NIWA has been a leader in adopting technologies that advance its scientific capabilities, and houses Aotearoa New Zealand’s largest supercomputing facility. This has enabled ground-breaking contributions to understanding of the global climate system and processes involved in some of the world’s most pressing environmental challenges.
Dr Murdoch says NIWA’s investment in supercomputing means data science has huge potential to be used across a range of sectors, including primary production where many businesses are weather dependant.
“Data science is also likely to play an increasingly important role in helping New Zealand become carbon neutral and adapt to our changing climate.”
Dr Christopher says enhancing capability in areas such computer vision will be of huge benefit to NIWA. “Machine learning techniques will significantly speed up processes such as biosecurity and biodiversity monitoring.
Computer vision is already being used to identify invasive weeds and there are test projects for determining kelp density, shellfish identification and river flow monitoring. It could also assist the fishing industry in their uptake of camera-based systems for species and size identification.

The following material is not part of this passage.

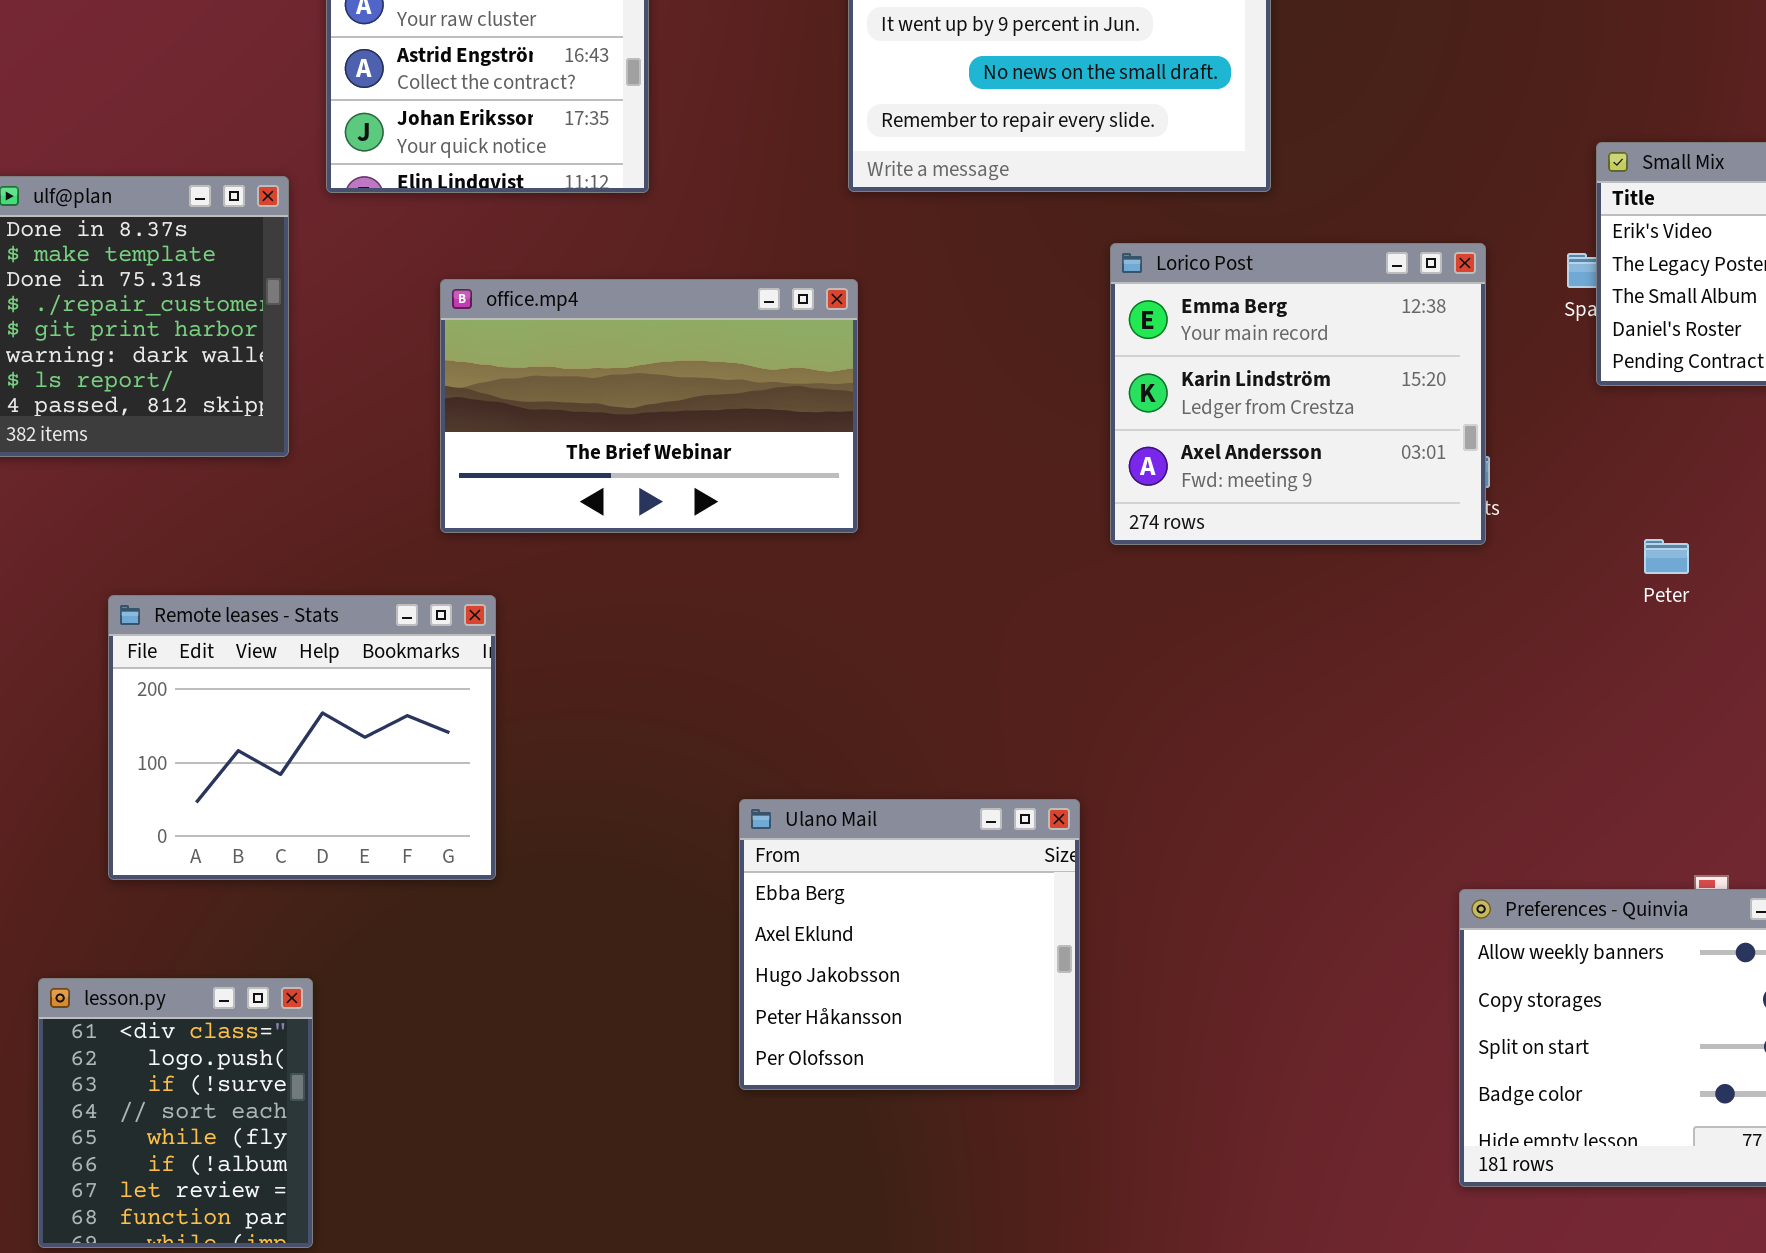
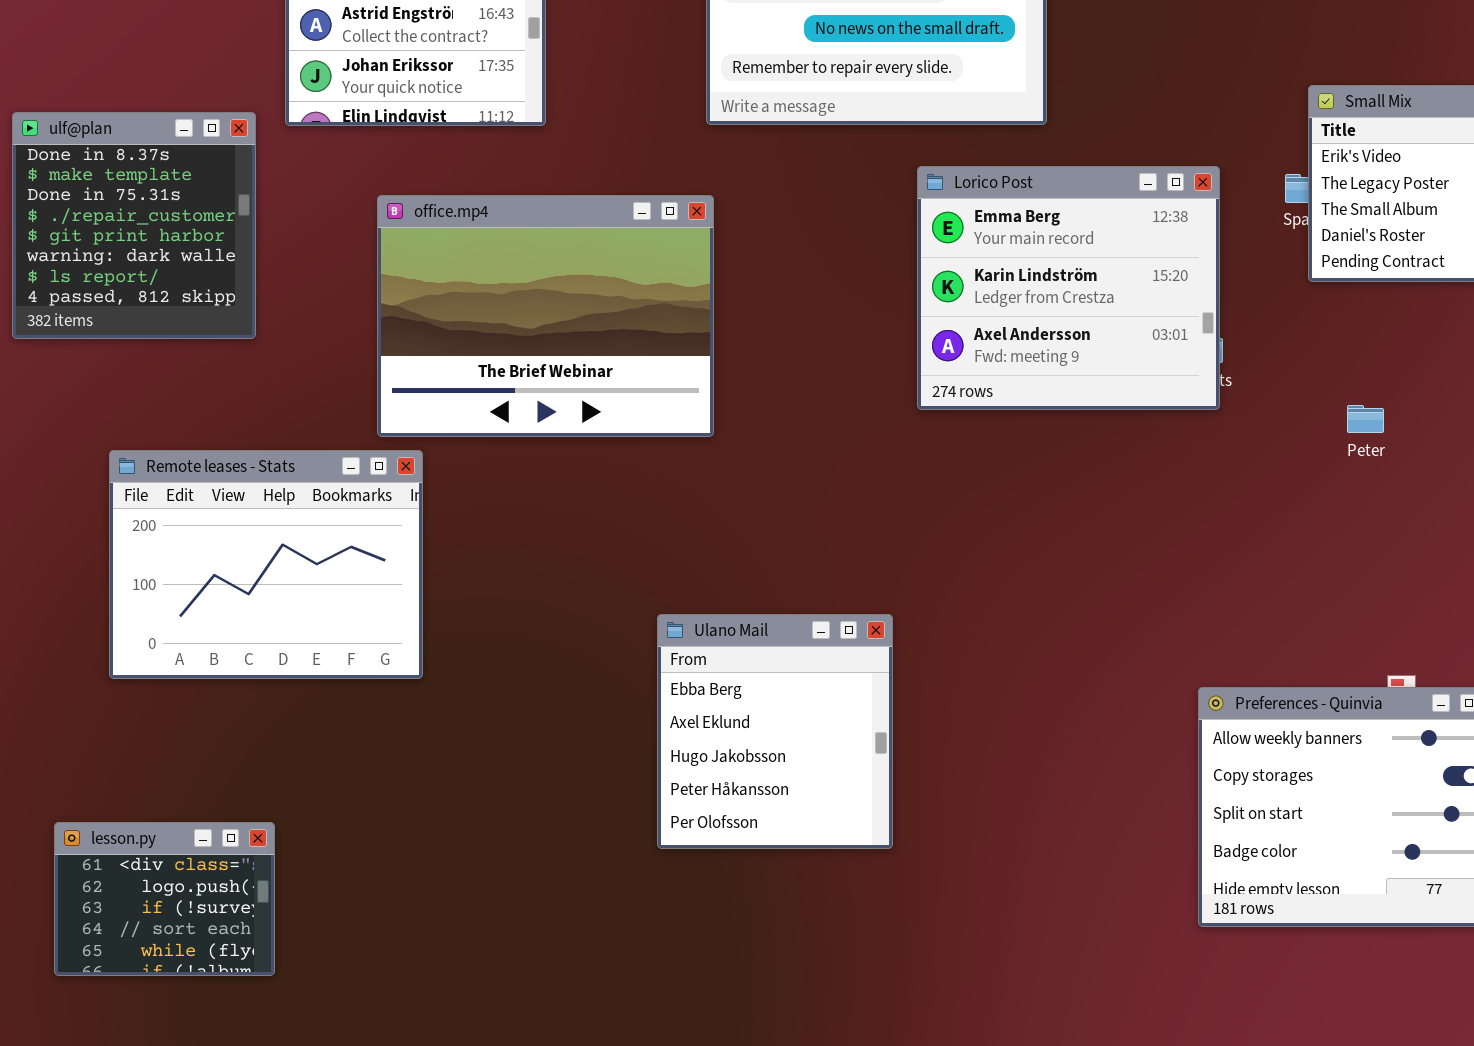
office.mp4: [440,279,858,533] -> [377,195,714,437], resized
Ulano Mail: [739,799,1080,1090] -> [657,614,893,849], resized
lesson.py: [38,978,313,1248] -> [54,822,275,976], resized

Machine learning is also used widely in NIWA’s climate science to enhance forecasting abilities and was key to the sophisticated high-resolution forecasting provided to Emirates Team New Zealand for their successful defence of the America’s Cup.
Dr Christopher says businesses are demanding more data-based decision making that can be integrated with their own processes, such as supply chains.
“They are asking how weather and climate might affect assets and supply chains which is where we can help. One example is working with the financial and insurance sectors to better support their needs for climate-related financial disclosures and understanding long-term risks and impacts.”